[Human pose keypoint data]
- - - -
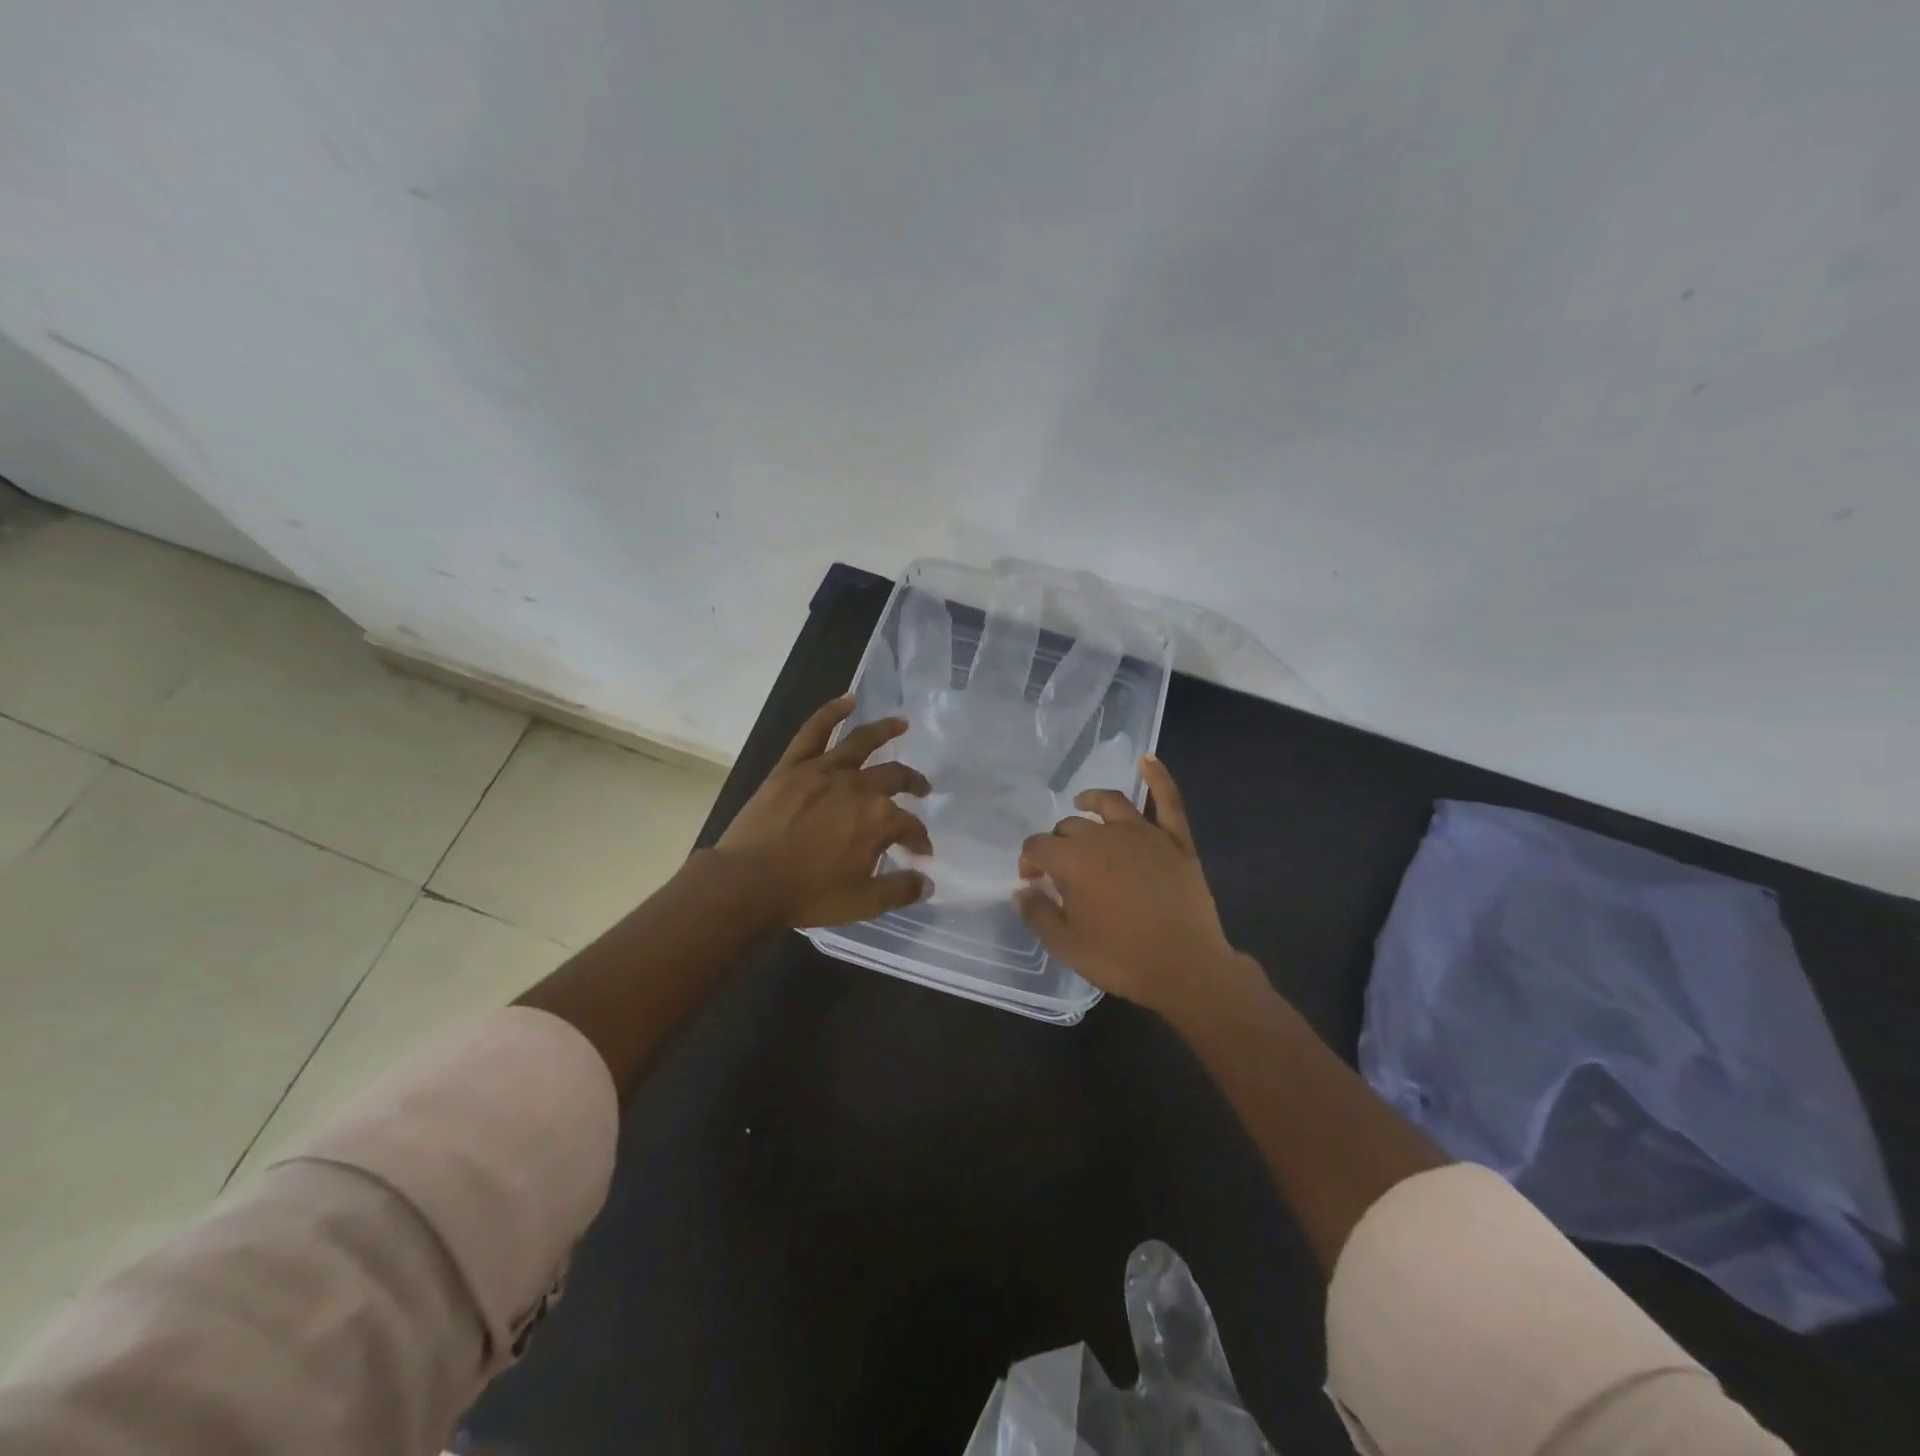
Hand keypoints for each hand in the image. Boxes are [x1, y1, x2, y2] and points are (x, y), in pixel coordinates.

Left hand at [716, 695, 932, 928]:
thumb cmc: (808, 894)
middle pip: (894, 777)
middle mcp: (857, 787)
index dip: (919, 839)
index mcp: (878, 819)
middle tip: (922, 789)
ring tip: (901, 723)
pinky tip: (848, 700)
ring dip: (885, 730)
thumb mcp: (863, 902)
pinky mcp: (792, 766)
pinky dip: (831, 712)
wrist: (748, 883)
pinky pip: (814, 731)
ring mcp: (823, 771)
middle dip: (913, 783)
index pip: (910, 826)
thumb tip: (927, 881)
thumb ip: (900, 889)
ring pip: (861, 742)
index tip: (920, 853)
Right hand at [1015, 756, 1246, 1018]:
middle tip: (1060, 867)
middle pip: (1071, 826)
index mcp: (1073, 861)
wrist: (1187, 969)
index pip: (1038, 847)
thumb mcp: (1066, 945)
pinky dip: (1158, 777)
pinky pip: (1167, 801)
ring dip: (1091, 801)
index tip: (1031, 881)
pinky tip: (1147, 759)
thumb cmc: (1121, 958)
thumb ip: (1038, 914)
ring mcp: (1144, 834)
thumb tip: (1021, 891)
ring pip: (1110, 803)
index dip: (1029, 861)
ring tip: (1083, 803)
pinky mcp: (1176, 840)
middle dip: (1058, 842)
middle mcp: (1104, 836)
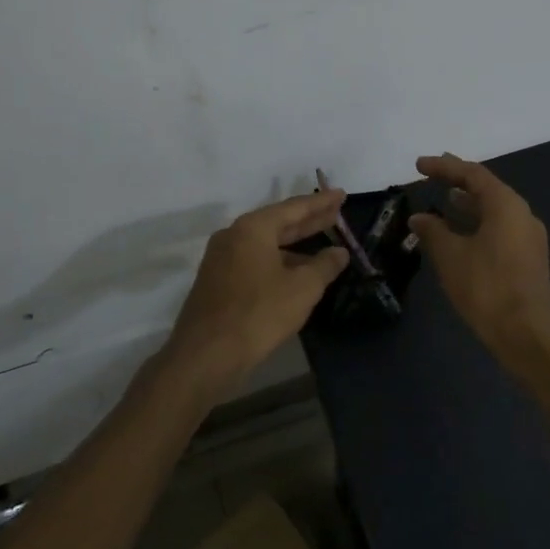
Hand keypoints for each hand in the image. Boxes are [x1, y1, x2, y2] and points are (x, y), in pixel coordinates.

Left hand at [163, 190, 349, 392]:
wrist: (207, 354)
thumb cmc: (259, 313)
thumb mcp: (303, 288)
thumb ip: (324, 265)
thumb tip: (339, 252)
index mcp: (253, 228)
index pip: (294, 208)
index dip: (321, 203)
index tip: (342, 194)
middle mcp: (233, 236)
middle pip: (278, 223)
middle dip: (309, 220)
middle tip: (336, 213)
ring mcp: (221, 259)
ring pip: (265, 244)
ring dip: (294, 244)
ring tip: (321, 246)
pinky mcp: (217, 282)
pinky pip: (254, 261)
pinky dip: (277, 260)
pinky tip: (294, 273)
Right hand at [409, 154, 549, 354]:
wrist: (526, 333)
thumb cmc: (486, 287)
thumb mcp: (451, 256)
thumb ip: (433, 231)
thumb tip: (420, 217)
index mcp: (506, 205)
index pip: (472, 174)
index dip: (444, 167)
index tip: (419, 165)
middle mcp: (522, 214)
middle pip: (488, 188)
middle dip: (459, 180)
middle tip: (434, 174)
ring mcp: (529, 237)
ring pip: (495, 210)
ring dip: (469, 204)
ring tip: (446, 200)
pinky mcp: (528, 258)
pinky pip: (500, 229)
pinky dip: (478, 223)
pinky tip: (462, 235)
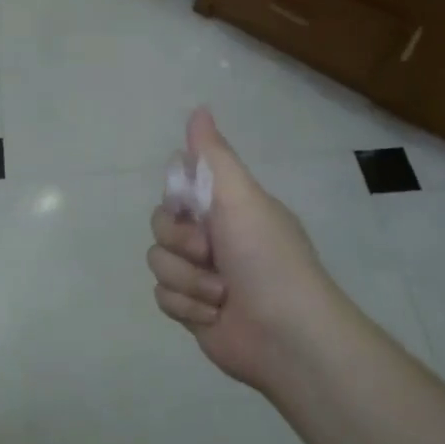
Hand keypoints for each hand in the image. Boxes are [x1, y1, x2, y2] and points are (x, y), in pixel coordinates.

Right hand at [148, 108, 350, 394]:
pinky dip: (187, 306)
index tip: (192, 207)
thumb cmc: (266, 257)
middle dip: (181, 242)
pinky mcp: (191, 309)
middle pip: (160, 224)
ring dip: (187, 280)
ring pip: (158, 262)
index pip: (178, 188)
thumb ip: (213, 156)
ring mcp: (200, 275)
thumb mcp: (241, 197)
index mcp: (226, 207)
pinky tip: (213, 315)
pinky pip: (162, 296)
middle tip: (210, 252)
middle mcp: (212, 237)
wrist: (286, 335)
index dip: (178, 200)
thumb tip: (199, 108)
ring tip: (220, 295)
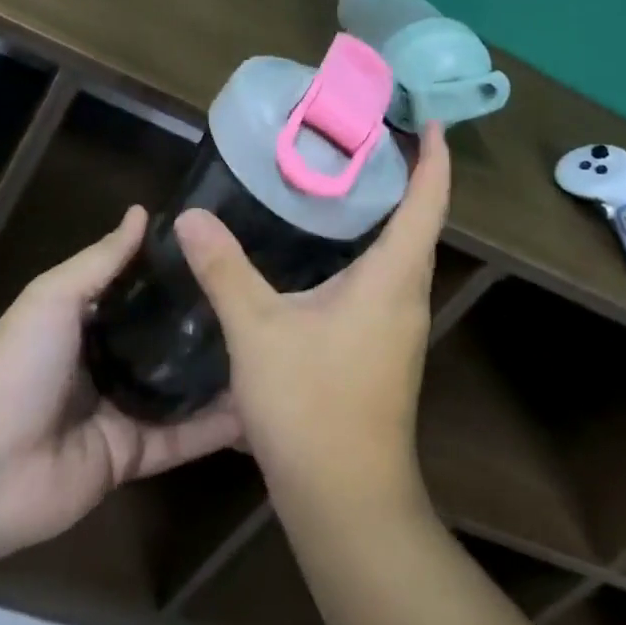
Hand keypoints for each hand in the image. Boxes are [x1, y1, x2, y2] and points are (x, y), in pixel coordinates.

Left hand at [0, 207, 243, 561]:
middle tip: (261, 299)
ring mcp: (122, 411)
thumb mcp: (54, 297)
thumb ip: (101, 260)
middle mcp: (108, 362)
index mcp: (87, 321)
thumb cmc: (16, 368)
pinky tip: (256, 407)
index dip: (178, 272)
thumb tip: (142, 211)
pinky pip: (181, 438)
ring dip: (218, 374)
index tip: (226, 250)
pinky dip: (214, 427)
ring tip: (270, 349)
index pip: (142, 291)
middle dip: (206, 323)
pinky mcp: (133, 455)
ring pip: (181, 388)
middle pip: (165, 339)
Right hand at [177, 123, 450, 519]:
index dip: (433, 158)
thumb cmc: (312, 406)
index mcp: (393, 277)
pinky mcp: (385, 349)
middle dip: (406, 176)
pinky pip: (387, 279)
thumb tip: (191, 217)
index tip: (429, 120)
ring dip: (389, 214)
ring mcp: (400, 327)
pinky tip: (331, 249)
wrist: (347, 504)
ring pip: (404, 253)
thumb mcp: (259, 332)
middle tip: (369, 137)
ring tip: (349, 181)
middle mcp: (407, 295)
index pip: (427, 202)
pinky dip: (371, 248)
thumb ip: (225, 270)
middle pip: (420, 222)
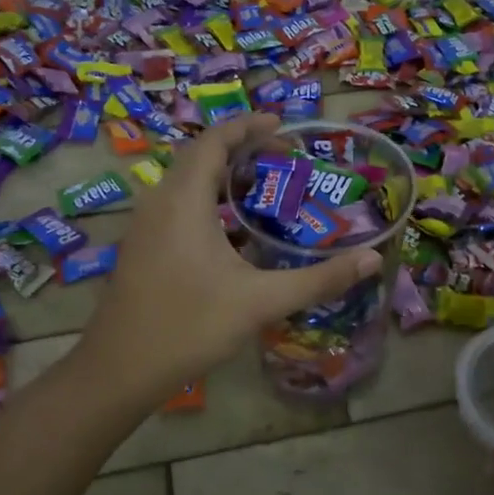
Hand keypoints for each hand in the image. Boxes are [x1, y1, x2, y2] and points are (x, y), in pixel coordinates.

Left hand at [80, 113, 380, 401]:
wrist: (120, 369)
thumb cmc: (190, 326)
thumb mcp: (261, 301)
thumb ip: (319, 279)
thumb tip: (373, 260)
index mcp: (184, 200)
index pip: (214, 141)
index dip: (248, 126)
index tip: (282, 124)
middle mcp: (159, 202)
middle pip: (199, 157)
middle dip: (240, 150)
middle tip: (283, 158)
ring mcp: (145, 226)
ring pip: (186, 183)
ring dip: (223, 178)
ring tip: (264, 189)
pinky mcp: (142, 249)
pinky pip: (178, 207)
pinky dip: (209, 203)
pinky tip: (234, 234)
- - - -
[THE TASK]
Using the records above, return word for word the lines that begin at the one containing "index dip: (321, 203)" and end at the one containing "pinky mcp: (191, 309)", both of them included and no pictures.

[RESULT]
index dip: (321, 203)
index tip: (342, 194)
middle mcp: (233, 236)
middle pip: (278, 223)
middle dip: (309, 220)
middle tip: (336, 213)
ring mcp: (221, 259)
ring pip: (265, 244)
ring dip: (294, 244)
ring tip: (321, 246)
pinky mcp: (217, 282)
pinky pip: (254, 261)
pinky dip: (277, 260)
pinky tip: (294, 273)
Right hand at [409, 154, 549, 354]:
wrist: (526, 333)
thumb cmc: (486, 287)
thumb mcp: (451, 256)
thumb ip: (433, 231)
thumb tip: (420, 217)
index mcp: (506, 205)
index pip: (472, 174)
index dip: (444, 167)
index tip: (419, 165)
middle mcp: (522, 214)
middle pip: (488, 188)
middle dip: (459, 180)
middle tip: (434, 174)
ring mcp: (529, 237)
ring pip: (495, 210)
ring dip: (469, 204)
ring tip: (446, 200)
pinky mcp: (528, 258)
pinky pip: (500, 229)
pinky dip: (478, 223)
pinky tip: (462, 235)
Hand keypoints for each hand in the image. Boxes are [x1, y1, x2, y2] and points are (x, y), in pixel coordinates.

Right hand at [148, 108, 350, 394]:
pinky dip: (187, 306)
index tip: (192, 207)
thumb cmc: (266, 257)
middle dip: (181, 242)
pinky mcp: (191, 309)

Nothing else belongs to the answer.